Posted on 04/09/2009 7:51:57 PM PDT by Gordon Greene
All things phone company are suspect.
Call your cellphone company, and ask them if they will block texting, or if you need to switch carriers. When they say they'll block, keep a written record of the date and time of the call. Refuse to pay for any more texts that they bill you for.
Even if the phone runs out of minutes, it can still be used to dial 911 in a emergency.
That explains why she went from A’s to F’s.
There was texting in the family plan. It just cost extra.
Yes, perhaps the Verizon salesperson should have spelled it out. But I’d bank on a thorough explanation (perhaps in small print even) being in the materials they got with the phone.
Most of those bills are automated. I’d agree that it would be helpful if phone companies could flag an account when something like this is happening. But if they’ve spelled that out in their materials, I see no reason they should be required to spell it out again to the purchaser.
Good answer...
Everybody feels their kids’ peer pressure for them. Bad policy.
The girl's parents, Gregg and Jaylene Christoffersen, thought texting had been disabled
I thought the article said there was no text in the plan.
Why would an upstanding couple want to alert someone when they are making a lot of bucks off of it. :)
I don’t get this texting thing. Hell, it’s a phone! Talk on it. Tell tell you the truth, teens should get a cell phone with no add ons. No text, no camera, no internet.

§ Task description: Can you repeat the comment thread on texting charges from "That explains why" up to and including "with the phone."? The records are from another source.

§ Data shown:
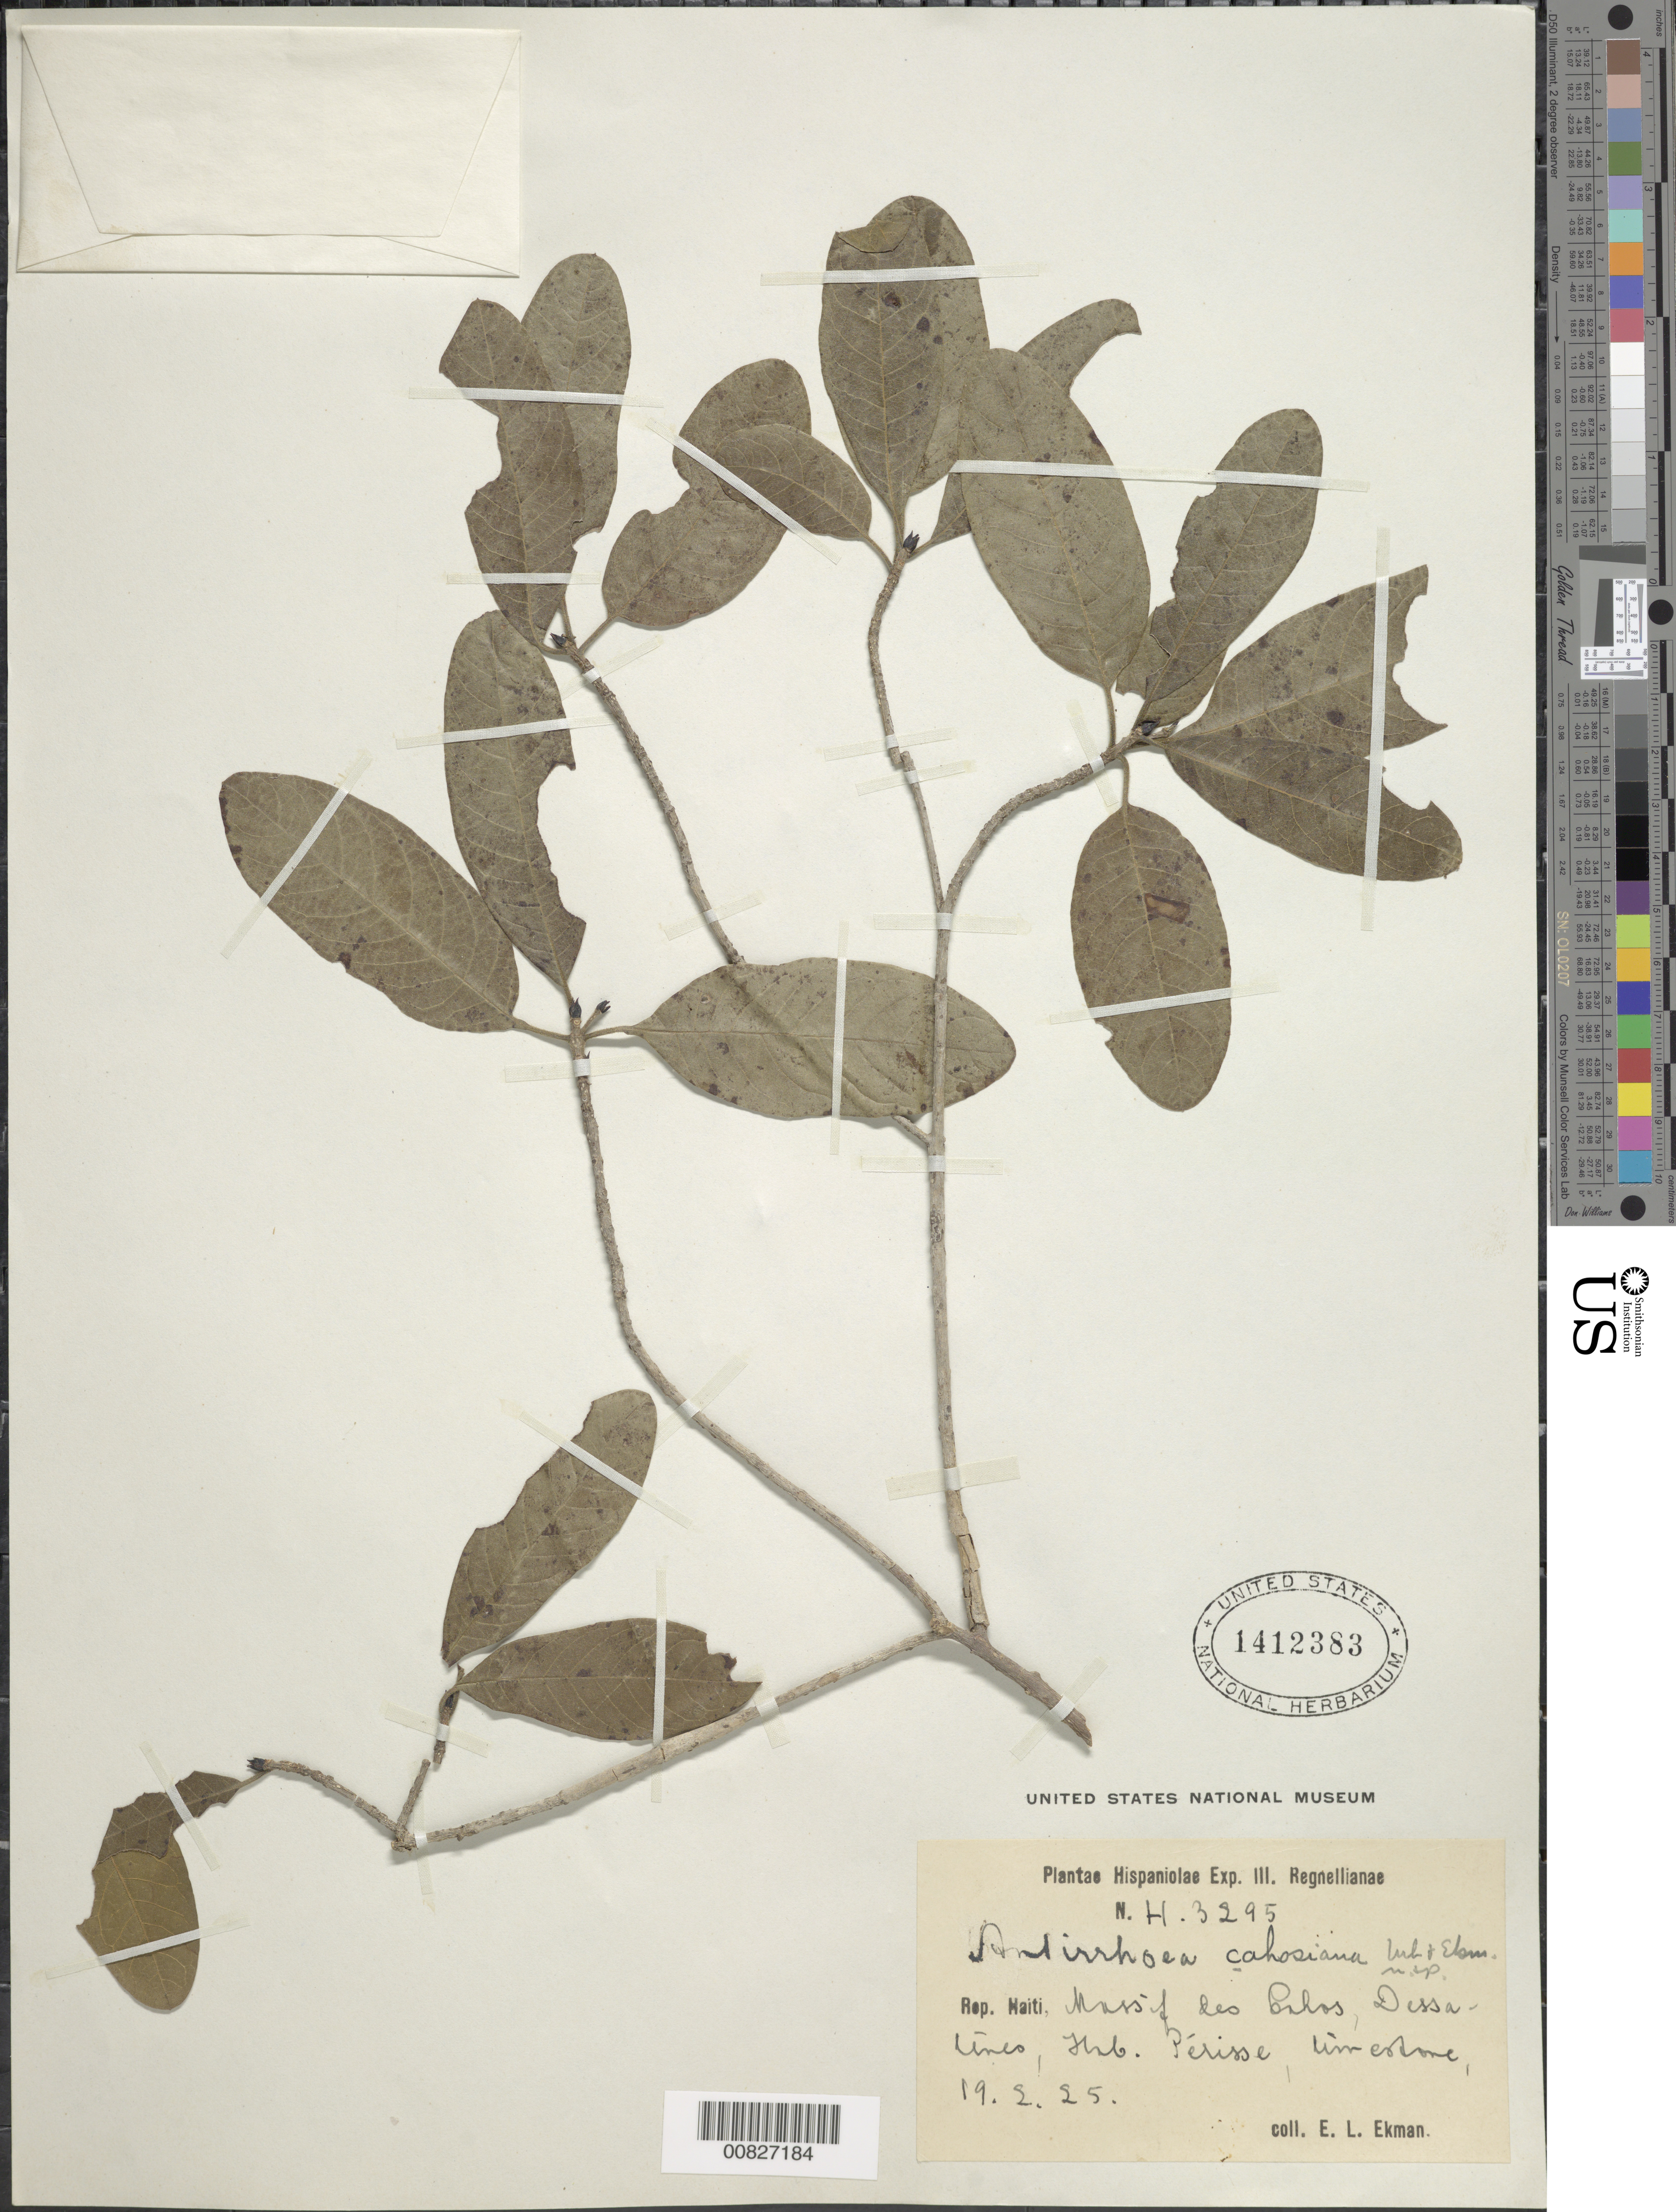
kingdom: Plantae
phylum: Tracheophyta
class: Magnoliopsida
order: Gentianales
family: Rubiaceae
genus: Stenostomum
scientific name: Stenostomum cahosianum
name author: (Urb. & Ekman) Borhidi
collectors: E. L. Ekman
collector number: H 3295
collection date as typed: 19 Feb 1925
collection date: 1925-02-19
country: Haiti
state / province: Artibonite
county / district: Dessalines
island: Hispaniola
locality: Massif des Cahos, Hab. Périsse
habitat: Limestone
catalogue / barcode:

§ Problem solution:
That explains why she went from A’s to F’s.
There was texting in the family plan. It just cost extra.
Yes, perhaps the Verizon salesperson should have spelled it out. But I’d bank on a thorough explanation (perhaps in small print even) being in the materials they got with the phone.